With the World Cup less than three months away, Coca-Cola North America is going into greater detail around its partnership with sports memorabilia firm Panini America, per information shared with Marketing Dive. The brand will include the FIFA partner’s collectible stickers directly behind the labels on 20-ounce Coke and Coke Zero Sugar bottles.
Coke’s collaboration with Panini ties the brand to a long-running tradition in soccer, first introduced during the 1970 World Cup, that sees fans fill booklets with stickers capturing the players, teams and iconography of each tournament. While part of a ritual for soccer fans, the stickers also represent an opportunity for newer fans of the sport to forge personal connections with players, explained Shakir Moin, chief marketing officer of Coca-Cola North America.
“As we have been working on building a soccer plan for FIFA for 2026, one of the objectives was how to build this game in the U.S., not only for FIFA World Cup, but hopefully for all the generations to come,” Moin said. “It's not only about an ad campaign. What is that ritualization that’s going to happen throughout?”
Consumers can collect the stickers by purchasing participating Coke products at select locations beginning April 20. The stickers will have a dedicated page within the official Panini FIFA World Cup 2026 sticker album. The brand’s collection features 12 soccer stars from around the world, including England’s Harry Kane, Germany’s Joshua Kimmich and Spain’s Lamine Yamal, and speaks to the marketer’s mantra that “consumption is connection.”

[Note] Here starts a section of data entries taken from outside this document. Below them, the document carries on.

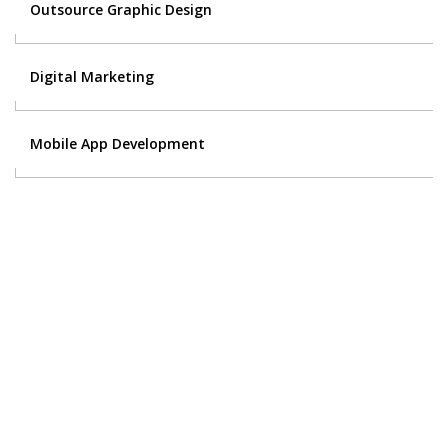
Outsource Graphic Design
Digital Marketing
Mobile App Development
Contact Us
Got a digital project? Just tell us
your requirements and we will get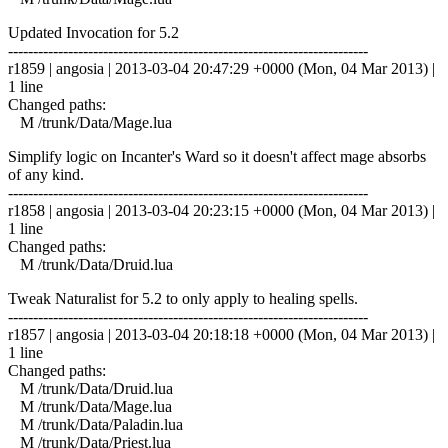
Updated Invocation for 5.2
------------------------------------------------------------------------
r1859 | angosia | 2013-03-04 20:47:29 +0000 (Mon, 04 Mar 2013) |
1 line
Changed paths:
M /trunk/Data/Mage.lua
Simplify logic on Incanter's Ward so it doesn't affect mage absorbs
of any kind.
------------------------------------------------------------------------
r1858 | angosia | 2013-03-04 20:23:15 +0000 (Mon, 04 Mar 2013) |
1 line
Changed paths:
M /trunk/Data/Druid.lua
Tweak Naturalist for 5.2 to only apply to healing spells.
------------------------------------------------------------------------
r1857 | angosia | 2013-03-04 20:18:18 +0000 (Mon, 04 Mar 2013) |
1 line
Changed paths:
M /trunk/Data/Druid.lua
M /trunk/Data/Mage.lua
M /trunk/Data/Paladin.lua
M /trunk/Data/Priest.lua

“If someone drinks our products — a Coca-Cola, Coca-Cola Zero, BodyArmor, Powerade — that will create a connection and love and empathy for the brand,” Moin said. “Connection doesn’t always lead to consumption — there are too many barriers — but a consumption is a sure thing, so we’re trying to create more of our programs that excite and invite our consumers to buy our products, enjoy them and get value out of it.”
Hyper-personalization in action
Coke’s collaboration with Panini is part of its global campaign around the World Cup, for which it is the official soft drink sponsor. The effort, which was unveiled in January, spans 180 markets and includes digital and in-person experiences, including a trophy tour. It’s an occasion for marketer to scale its opportunities globally while also hyper-personalizing engagement with consumers at the local level, an approach Moin describes as “de-averaging at scale.”

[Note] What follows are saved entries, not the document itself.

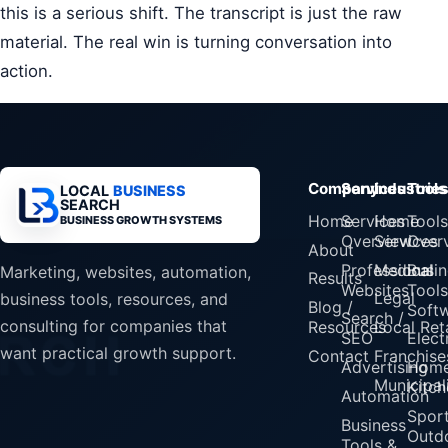
this is a serious shift. The transcript is just the raw
material. The real win is turning conversation into
action.
Company
Services
Industrie
Tools
LOCAL
BUSINESS
SEARCH
Home
Services
Home
Tools
BUSINESS GROWTH SYSTEMS
Overview
Services
Over
About
Professional
Medical
Busin
Marketing, websites, automation,
Results
Websites
Tools
Legal
business tools, resources, and
Blog /
Soft
Search /
consulting for companies that
Resources
Local Reta
SEO
Elect
want practical growth support.
Contact
Franchise
Advertising
Home
Municipali
Kitch
Automation
Spor
Business
Outd
Tools &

“The fundamental notion behind de-averaging at scale is that communicating a singular idea to all 330 million Americans is a very broad average,” Moin said. “In today’s world, the ability to understand big consumer pockets and exactly the words that you use to separate the fans from the fanatic from the casual fans is something that we can do.”
Coke has the ability to use passion-point data at the zip code level, determining which consumer cohorts prefer soccer versus, say, basketball, and which consumers are die-hard or emerging soccer fans. This data allows the brand to communicate with different fans in different ways. For example, Coke is teaming with actor Cristo Fernández, portraying his “Ted Lasso” character Dani Rojas — and his “fútbol is life!” catchphrase — to explain the ins and outs of the sport to newcomers.

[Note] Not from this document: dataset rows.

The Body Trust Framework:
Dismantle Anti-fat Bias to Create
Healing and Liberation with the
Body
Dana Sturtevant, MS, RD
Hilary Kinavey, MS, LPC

“We are choosing by city, by connection point, our messaging... It’s already starting to be in outdoor differentially, depending on that particular location, that moment, versus the same message being plastered all over,” Moin said. “This is probably our biggest initiative on de-averaging at scale, which we have been piloting for some time, and now we’re going to get into a full-scale execution.”
AI implementation continues
Coke during its CAGNY presentation in February teased an activation featuring legendary soccer manager José Mourinho that will deliver artificial intelligence-powered content daily. While that part of the World Cup campaign is still in the final stages of completion, the soft drink brand continues to use AI in different ways — not just in its much-discussed holiday campaigns.
“We are using AI on predictive decision-making and predictive learning. The data was always there. The problem was how to mine that data and then pull an insight out of it to make sure that we can do something with that,” Moin said.
For example, Coke rewrote its entire brand book and fed it into AI — a “small language model” rather than a large language model — to help its marketers better craft communications that are in tune with the tonality of the brand, according to Moin.
“We always believe that even in this world of AI, humans are going to be in the middle,” the executive said. “We have some brilliant creative teams that are in-house. They use this as an input that is making their job a lot more easier. So the AI usage is now expanding.”